-- begin --

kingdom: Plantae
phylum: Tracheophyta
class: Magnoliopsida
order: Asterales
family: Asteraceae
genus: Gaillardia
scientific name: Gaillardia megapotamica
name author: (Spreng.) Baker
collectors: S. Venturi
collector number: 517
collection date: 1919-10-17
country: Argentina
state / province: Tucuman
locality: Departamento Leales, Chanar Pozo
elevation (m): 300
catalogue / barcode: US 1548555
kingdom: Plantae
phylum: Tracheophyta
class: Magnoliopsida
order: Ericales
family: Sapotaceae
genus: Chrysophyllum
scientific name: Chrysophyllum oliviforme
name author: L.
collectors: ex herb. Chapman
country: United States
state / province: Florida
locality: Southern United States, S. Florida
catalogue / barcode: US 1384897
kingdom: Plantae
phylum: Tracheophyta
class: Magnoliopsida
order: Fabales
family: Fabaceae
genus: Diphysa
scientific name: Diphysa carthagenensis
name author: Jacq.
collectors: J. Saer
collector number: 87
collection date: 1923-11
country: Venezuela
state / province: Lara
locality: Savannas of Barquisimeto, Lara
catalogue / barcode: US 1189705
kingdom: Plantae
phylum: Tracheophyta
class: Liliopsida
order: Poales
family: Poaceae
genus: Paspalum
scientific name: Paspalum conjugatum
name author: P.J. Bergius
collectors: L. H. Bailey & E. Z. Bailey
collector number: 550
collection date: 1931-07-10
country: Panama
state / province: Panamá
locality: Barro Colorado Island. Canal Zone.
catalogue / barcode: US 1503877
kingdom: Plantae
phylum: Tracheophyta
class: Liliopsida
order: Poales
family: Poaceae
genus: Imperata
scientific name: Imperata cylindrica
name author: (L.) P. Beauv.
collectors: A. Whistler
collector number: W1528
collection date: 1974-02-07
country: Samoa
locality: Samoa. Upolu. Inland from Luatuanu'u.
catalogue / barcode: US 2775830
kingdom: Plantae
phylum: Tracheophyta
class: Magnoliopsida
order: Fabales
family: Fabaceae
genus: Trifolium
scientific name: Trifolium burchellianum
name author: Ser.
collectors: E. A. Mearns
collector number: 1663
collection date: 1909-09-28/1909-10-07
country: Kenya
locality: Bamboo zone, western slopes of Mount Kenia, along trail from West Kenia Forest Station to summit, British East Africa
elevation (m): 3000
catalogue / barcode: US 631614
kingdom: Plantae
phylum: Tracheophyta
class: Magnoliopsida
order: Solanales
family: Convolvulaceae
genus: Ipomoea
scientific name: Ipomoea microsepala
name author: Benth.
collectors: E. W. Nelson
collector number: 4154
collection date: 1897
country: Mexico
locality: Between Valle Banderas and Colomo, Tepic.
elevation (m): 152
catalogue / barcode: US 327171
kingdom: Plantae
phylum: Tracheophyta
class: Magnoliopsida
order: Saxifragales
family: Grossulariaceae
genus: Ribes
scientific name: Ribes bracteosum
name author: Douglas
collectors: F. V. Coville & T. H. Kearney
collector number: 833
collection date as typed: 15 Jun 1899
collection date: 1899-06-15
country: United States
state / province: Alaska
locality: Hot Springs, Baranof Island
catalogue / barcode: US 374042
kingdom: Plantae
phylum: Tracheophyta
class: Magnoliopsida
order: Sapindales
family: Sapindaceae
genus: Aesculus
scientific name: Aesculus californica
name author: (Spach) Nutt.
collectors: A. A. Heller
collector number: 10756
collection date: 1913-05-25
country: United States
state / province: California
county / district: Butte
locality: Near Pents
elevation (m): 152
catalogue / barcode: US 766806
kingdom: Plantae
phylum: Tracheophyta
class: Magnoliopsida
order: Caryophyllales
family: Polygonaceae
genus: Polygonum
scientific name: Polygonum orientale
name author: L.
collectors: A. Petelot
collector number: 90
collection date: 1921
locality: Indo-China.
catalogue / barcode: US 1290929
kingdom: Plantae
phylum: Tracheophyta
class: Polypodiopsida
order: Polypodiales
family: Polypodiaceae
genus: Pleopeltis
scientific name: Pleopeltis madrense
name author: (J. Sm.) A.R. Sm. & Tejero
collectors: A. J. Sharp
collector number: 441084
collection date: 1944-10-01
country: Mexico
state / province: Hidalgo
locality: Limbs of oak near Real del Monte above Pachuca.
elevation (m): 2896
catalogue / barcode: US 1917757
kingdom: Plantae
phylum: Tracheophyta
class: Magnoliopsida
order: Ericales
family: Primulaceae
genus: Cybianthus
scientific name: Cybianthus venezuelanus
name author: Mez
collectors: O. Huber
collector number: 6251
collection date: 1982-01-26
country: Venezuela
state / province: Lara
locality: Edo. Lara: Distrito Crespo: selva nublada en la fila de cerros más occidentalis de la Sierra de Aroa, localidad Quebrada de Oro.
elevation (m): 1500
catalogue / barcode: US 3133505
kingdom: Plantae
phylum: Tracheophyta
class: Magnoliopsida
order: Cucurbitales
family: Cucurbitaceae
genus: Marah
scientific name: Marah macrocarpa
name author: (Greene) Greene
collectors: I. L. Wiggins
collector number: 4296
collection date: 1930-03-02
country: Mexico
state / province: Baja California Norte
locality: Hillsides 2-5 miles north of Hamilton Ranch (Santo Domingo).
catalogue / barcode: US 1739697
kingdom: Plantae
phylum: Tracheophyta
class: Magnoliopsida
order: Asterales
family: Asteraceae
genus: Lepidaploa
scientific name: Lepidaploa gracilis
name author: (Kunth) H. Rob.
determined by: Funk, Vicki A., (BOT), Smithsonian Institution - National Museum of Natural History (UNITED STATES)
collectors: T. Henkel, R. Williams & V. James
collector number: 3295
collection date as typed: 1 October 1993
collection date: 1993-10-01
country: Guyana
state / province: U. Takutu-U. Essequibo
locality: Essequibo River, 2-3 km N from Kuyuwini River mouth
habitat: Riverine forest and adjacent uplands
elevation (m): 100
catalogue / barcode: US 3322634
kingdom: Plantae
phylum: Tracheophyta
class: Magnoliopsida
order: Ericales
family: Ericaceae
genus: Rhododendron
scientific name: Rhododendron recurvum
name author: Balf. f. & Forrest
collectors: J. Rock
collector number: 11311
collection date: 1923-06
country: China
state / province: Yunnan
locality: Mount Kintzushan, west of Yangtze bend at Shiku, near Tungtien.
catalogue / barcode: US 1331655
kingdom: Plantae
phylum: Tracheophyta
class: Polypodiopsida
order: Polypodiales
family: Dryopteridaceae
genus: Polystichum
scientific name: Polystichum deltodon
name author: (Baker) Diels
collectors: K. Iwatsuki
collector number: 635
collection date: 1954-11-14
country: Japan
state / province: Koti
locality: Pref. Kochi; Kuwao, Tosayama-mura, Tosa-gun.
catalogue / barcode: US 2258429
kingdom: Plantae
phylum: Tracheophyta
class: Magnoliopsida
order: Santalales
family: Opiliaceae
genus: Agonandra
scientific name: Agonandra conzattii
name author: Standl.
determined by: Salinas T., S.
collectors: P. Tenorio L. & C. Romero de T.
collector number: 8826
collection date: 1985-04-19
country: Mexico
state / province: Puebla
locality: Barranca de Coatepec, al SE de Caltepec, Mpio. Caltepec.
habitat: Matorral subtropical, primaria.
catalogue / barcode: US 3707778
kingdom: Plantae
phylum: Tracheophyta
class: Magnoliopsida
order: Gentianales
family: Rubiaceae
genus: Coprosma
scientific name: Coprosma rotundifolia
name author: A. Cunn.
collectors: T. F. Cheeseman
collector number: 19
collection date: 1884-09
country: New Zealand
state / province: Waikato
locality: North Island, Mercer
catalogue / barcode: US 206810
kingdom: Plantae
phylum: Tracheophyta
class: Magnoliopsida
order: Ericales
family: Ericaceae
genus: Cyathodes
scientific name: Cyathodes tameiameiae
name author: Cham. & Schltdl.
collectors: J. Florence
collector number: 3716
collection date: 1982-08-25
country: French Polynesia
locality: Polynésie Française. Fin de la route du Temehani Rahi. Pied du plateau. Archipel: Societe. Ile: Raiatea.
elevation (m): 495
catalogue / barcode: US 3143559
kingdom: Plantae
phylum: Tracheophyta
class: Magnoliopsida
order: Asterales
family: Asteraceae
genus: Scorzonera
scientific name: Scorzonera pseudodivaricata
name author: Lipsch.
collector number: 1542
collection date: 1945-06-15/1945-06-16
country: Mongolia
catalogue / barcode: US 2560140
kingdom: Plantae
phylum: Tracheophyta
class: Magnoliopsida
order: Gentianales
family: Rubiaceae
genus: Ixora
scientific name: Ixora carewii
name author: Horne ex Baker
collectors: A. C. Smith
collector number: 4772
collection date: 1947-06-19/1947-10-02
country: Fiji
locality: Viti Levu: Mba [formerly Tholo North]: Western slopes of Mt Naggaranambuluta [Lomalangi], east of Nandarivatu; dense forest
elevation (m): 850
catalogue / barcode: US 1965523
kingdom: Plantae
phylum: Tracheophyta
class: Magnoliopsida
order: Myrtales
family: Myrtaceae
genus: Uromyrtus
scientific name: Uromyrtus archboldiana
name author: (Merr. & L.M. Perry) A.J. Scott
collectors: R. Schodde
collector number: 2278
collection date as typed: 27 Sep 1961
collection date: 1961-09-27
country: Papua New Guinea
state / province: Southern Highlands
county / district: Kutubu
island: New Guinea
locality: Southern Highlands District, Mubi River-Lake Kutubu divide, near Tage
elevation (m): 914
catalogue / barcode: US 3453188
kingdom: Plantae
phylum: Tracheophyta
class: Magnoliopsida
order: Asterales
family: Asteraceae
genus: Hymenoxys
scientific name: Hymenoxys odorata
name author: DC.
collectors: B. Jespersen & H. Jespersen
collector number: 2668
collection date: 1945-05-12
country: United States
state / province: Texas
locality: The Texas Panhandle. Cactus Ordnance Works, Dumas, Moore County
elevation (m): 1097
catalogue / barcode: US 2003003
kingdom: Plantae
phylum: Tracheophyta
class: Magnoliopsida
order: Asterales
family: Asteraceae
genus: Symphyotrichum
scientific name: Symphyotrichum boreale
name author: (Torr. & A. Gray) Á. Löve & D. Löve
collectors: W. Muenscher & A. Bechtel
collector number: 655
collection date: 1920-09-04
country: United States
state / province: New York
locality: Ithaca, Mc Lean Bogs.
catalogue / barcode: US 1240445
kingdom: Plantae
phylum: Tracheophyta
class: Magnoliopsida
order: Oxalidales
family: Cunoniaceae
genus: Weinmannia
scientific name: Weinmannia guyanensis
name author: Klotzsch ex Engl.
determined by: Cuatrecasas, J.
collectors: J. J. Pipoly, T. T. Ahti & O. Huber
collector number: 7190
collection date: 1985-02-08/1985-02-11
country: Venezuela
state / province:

-- end --

## Given instruction
Reproduce the rows from the very first line up to and including the line with "name author: Ser.".

## Response
kingdom: Plantae
phylum: Tracheophyta
class: Magnoliopsida
order: Asterales
family: Asteraceae
genus: Gaillardia
scientific name: Gaillardia megapotamica
name author: (Spreng.) Baker
collectors: S. Venturi
collector number: 517
collection date: 1919-10-17
country: Argentina
state / province: Tucuman
locality: Departamento Leales, Chanar Pozo
elevation (m): 300
catalogue / barcode: US 1548555
kingdom: Plantae
phylum: Tracheophyta
class: Magnoliopsida
order: Ericales
family: Sapotaceae
genus: Chrysophyllum
scientific name: Chrysophyllum oliviforme
name author: L.
collectors: ex herb. Chapman
country: United States
state / province: Florida
locality: Southern United States, S. Florida
catalogue / barcode: US 1384897
kingdom: Plantae
phylum: Tracheophyta
class: Magnoliopsida
order: Fabales
family: Fabaceae
genus: Diphysa
scientific name: Diphysa carthagenensis
name author: Jacq.
collectors: J. Saer
collector number: 87
collection date: 1923-11
country: Venezuela
state / province: Lara
locality: Savannas of Barquisimeto, Lara
catalogue / barcode: US 1189705
kingdom: Plantae
phylum: Tracheophyta
class: Liliopsida
order: Poales
family: Poaceae
genus: Paspalum
scientific name: Paspalum conjugatum
name author: P.J. Bergius
collectors: L. H. Bailey & E. Z. Bailey
collector number: 550
collection date: 1931-07-10
country: Panama
state / province: Panamá
locality: Barro Colorado Island. Canal Zone.
catalogue / barcode: US 1503877
kingdom: Plantae
phylum: Tracheophyta
class: Liliopsida
order: Poales
family: Poaceae
genus: Imperata
scientific name: Imperata cylindrica
name author: (L.) P. Beauv.
collectors: A. Whistler
collector number: W1528
collection date: 1974-02-07
country: Samoa
locality: Samoa. Upolu. Inland from Luatuanu'u.
catalogue / barcode: US 2775830
kingdom: Plantae
phylum: Tracheophyta
class: Magnoliopsida
order: Fabales
family: Fabaceae
genus: Trifolium
scientific name: Trifolium burchellianum
name author: Ser.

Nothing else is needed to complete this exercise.